Below is a listing from which only part is wanted; return exactly the lines from the one with "- round disc with yellow ring [465,299,528,356]" up to and including the one with "- circuit board disc [475,238,533,298]".
*** Data provided Section Begins ***
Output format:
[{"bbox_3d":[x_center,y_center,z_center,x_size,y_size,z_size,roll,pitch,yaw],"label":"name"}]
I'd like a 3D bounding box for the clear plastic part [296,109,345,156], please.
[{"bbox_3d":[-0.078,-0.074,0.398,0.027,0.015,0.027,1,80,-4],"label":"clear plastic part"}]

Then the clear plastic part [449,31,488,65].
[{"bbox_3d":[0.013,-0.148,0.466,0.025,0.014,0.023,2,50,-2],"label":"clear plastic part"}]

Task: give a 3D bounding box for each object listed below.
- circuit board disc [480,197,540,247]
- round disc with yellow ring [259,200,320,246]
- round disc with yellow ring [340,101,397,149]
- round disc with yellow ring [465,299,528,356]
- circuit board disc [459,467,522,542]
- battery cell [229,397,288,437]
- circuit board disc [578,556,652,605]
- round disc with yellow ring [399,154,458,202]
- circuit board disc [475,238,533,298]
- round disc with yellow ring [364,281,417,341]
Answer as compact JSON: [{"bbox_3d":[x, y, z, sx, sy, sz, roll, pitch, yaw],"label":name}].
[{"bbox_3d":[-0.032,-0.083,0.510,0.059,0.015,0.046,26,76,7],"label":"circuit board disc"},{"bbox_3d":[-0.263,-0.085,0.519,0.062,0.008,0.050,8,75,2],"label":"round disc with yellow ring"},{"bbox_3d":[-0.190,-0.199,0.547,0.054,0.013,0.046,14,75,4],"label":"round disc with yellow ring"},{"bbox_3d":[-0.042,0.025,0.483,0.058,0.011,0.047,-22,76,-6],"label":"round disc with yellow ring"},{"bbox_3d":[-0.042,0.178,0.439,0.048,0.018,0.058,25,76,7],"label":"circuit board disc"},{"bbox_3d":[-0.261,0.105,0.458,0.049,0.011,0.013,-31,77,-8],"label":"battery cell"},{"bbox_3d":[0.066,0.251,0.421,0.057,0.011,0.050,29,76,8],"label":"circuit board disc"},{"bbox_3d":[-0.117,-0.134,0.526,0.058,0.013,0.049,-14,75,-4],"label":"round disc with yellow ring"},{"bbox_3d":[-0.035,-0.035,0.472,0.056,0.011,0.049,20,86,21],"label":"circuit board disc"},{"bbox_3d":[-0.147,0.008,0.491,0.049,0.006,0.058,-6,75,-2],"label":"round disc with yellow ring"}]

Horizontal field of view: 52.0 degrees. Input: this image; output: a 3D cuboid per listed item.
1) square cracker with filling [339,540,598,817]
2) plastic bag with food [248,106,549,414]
*** Data provided Section Ends ***
• Your solution:
- round disc with yellow ring [465,299,528,356]
- circuit board disc [459,467,522,542]
- battery cell [229,397,288,437]
- circuit board disc [578,556,652,605]
- round disc with yellow ring [399,154,458,202]
- circuit board disc [475,238,533,298]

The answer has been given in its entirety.